Notre système de financement du logement est défaillant. Le besoin de logements ne fait qu’augmenter. Le marché du logement dans ce pays repose sur des investisseurs privés qui construisent de nouveaux logements et rénovent les anciens pour que les gens puissent y vivre. Une fois que cela aura changé, nous ne pourrons plus compter que sur ces investisseurs privés pour fournir des logements. Ils auront également droit au rendement du risque pour ce faire. Je dis tout cela alors que le petit investisseur domine le marché locatif unifamilial et qu’il le fera encore longtemps, contrairement au marché multifamilial, qui est institutionnalisé à environ 50 %. Je ne vois pas l’espace locatif unifamilial dépasser les 10 % avant longtemps. N’oubliez pas que les réglementations visant les grands investisseurs nuisent souvent aux petits investisseurs.

Vous voulez rester informé sur le marché du logement ? Suivez-moi sur Twitter à l’adresse suivante @NewsLambert.
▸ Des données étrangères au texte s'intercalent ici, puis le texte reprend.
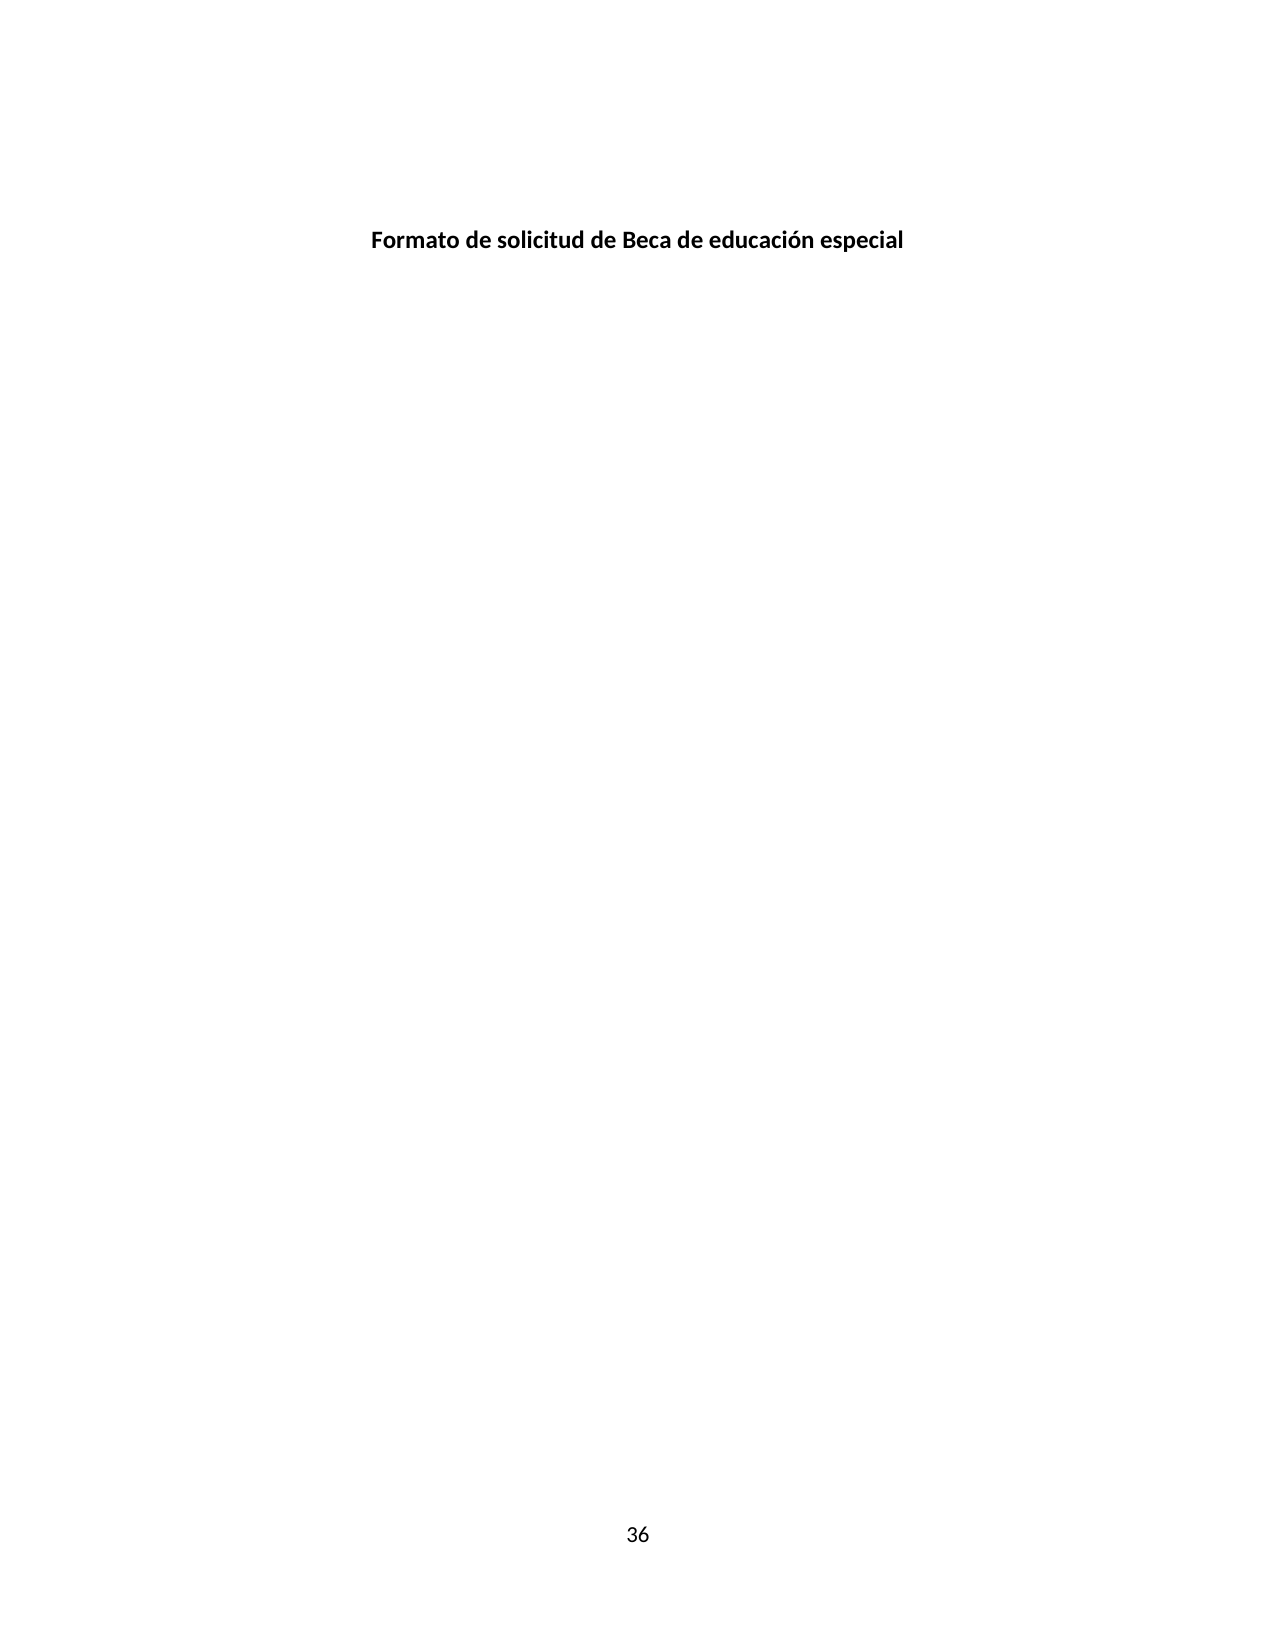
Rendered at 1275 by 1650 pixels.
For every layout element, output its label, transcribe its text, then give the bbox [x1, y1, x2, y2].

text Formato de solicitud de Beca de educación especial [177, 224, 1098, 255]
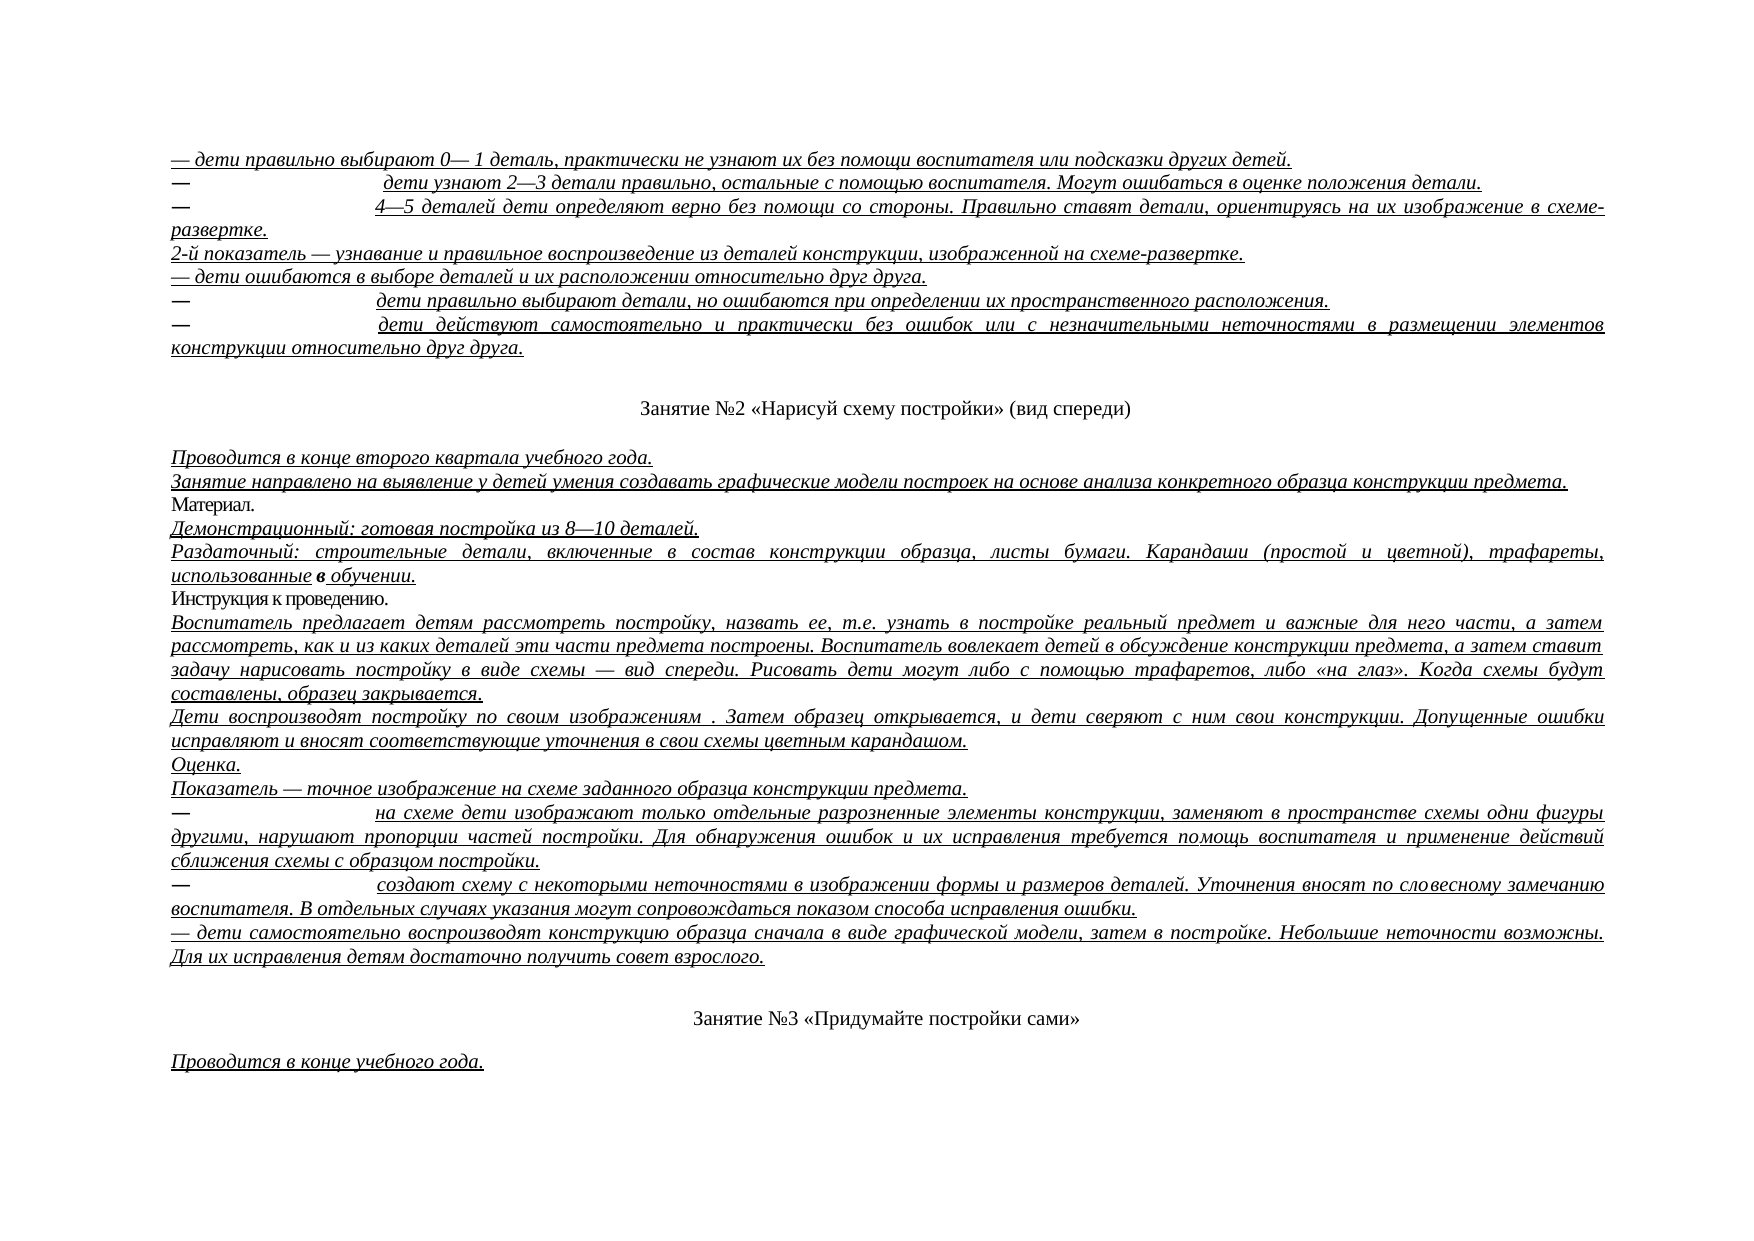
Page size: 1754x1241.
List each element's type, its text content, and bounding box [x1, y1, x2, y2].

Retour à l’accueil Worldnet

Mettre une note à ce post
Abonnez-vous à la newsletter (gratuit)

Rejoindre la newsletter gratuitement

OBTENEZ UN ACCÈS COMPLET EXCLUSIF AU CONTENU PREMIUM

SOUTENIR LE JOURNALISME À BUT NON LUCRATIF

ANALYSE D'EXPERTS ET TENDANCES ÉMERGENTES EN MATIÈRE DE PROTECTION DE L'ENFANCE ET DE JUSTICE JUVÉNILE

WEBINAIRES VIDÉO THÉMATIQUES

Obtenez un accès illimité à notre contenu EXCLUSIF et à nos archives d'histoires d'abonnés.